角道の精華とは、入門してから半年間相撲教習所で学びますが力士学徒の教室の上に掲げられております陛下からの賜りしの訓です、力と美しさそれに素手と素足と己と闘う術を錬磨し国士として力人として陛下の御守護をいたすこと力士そこに天命ありと心得ております

角道、報道、日本を取り戻すことのみ私の大義であり大道であります勧進相撲の始まりは全国の神社仏閣を建立するために角界が寄与するために寄進の精神で始まったものです

陛下から命を授かり現在に至っておりますので“失われない未来”を創出し全国民の皆様及び観衆の皆様の本来の幸せを感動という繋ぐ心で思慮深く究明し心動かされる人の心を大切に真摯な姿勢を一貫してこの心の中に角道の精華として樹立させたいと思います」

「国家安泰」「国体を担う団体」「角道の精華」「陛下のお言葉」「陛下から賜りし訓」「国士として力人として陛下の御守護」「日本を取り戻す」「陛下から命を授かり」…って、この語彙の羅列はいったいなんなのだ。

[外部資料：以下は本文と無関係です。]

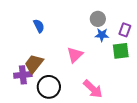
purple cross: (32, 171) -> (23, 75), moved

とりわけ見過ごせないのは、「陛下のお言葉をこの胸に国体を担う団体として組織の役割を明確にして参ります」との一文。貴乃花にとっては、現在の相撲協会のあり方は、「陛下のお言葉」を体していない。「国体を担う団体」ともなっていない、というのだ。自分こそが天命を帯びて、「その組織の役割を明確にして参ります」と見当違いの使命感が語られている。

もとより思想は自由だが、その批判も自由。「国体」や「陛下」を振り回す「思想」にはうんざりだ。批判せざるを得ないし、天皇にも定めし迷惑なことになろう。こんなことが重なれば、相撲見物にも足を運びにくくなるだろう。

もう一つ見過ごせないのは、「日本を取り戻すことのみ私の大義であり大道であります」というくだり。「日本を取り戻す」は安倍晋三のスローガンだ。「日本」とは、いったいどんな日本で、取り戻すとは何のことか。具体的には何を言っているのか理解不能だが、安倍晋三自身にもよく分かっていないことだろう。注目すべきは、貴乃花が安倍晋三のキャッチフレーズを口まねしていることなのだ。

しかし、もしかしたら貴乃花は本気で「万世一系の天皇が統治す」る、「富国強兵」の大日本帝国を取り戻そうとしているのかも知れない。軍国主義が跋扈したあの天皇制権力の時代の軍国日本。時代錯誤の貴乃花の脳裏にある、角道の精華とは、陛下のお言葉を体し国士として陛下の御守護することにあるのだ。相撲協会は、そのような国体を担う団体であることを明確にしなければならない、と言っているようにも解せるのだ。

貴乃花メールには、日馬富士の貴の岩に対する傷害事件とは無関係な、相撲協会の理念をめぐるイデオロギー対立が根にあることを読みとれる。しかし、公益財団法人日本相撲協会が、貴乃花が唱導するような極右思想集団になってはならない。大相撲ファンは、そんな国技館に足を運びたくはない。そんな相撲に拍手は送らない。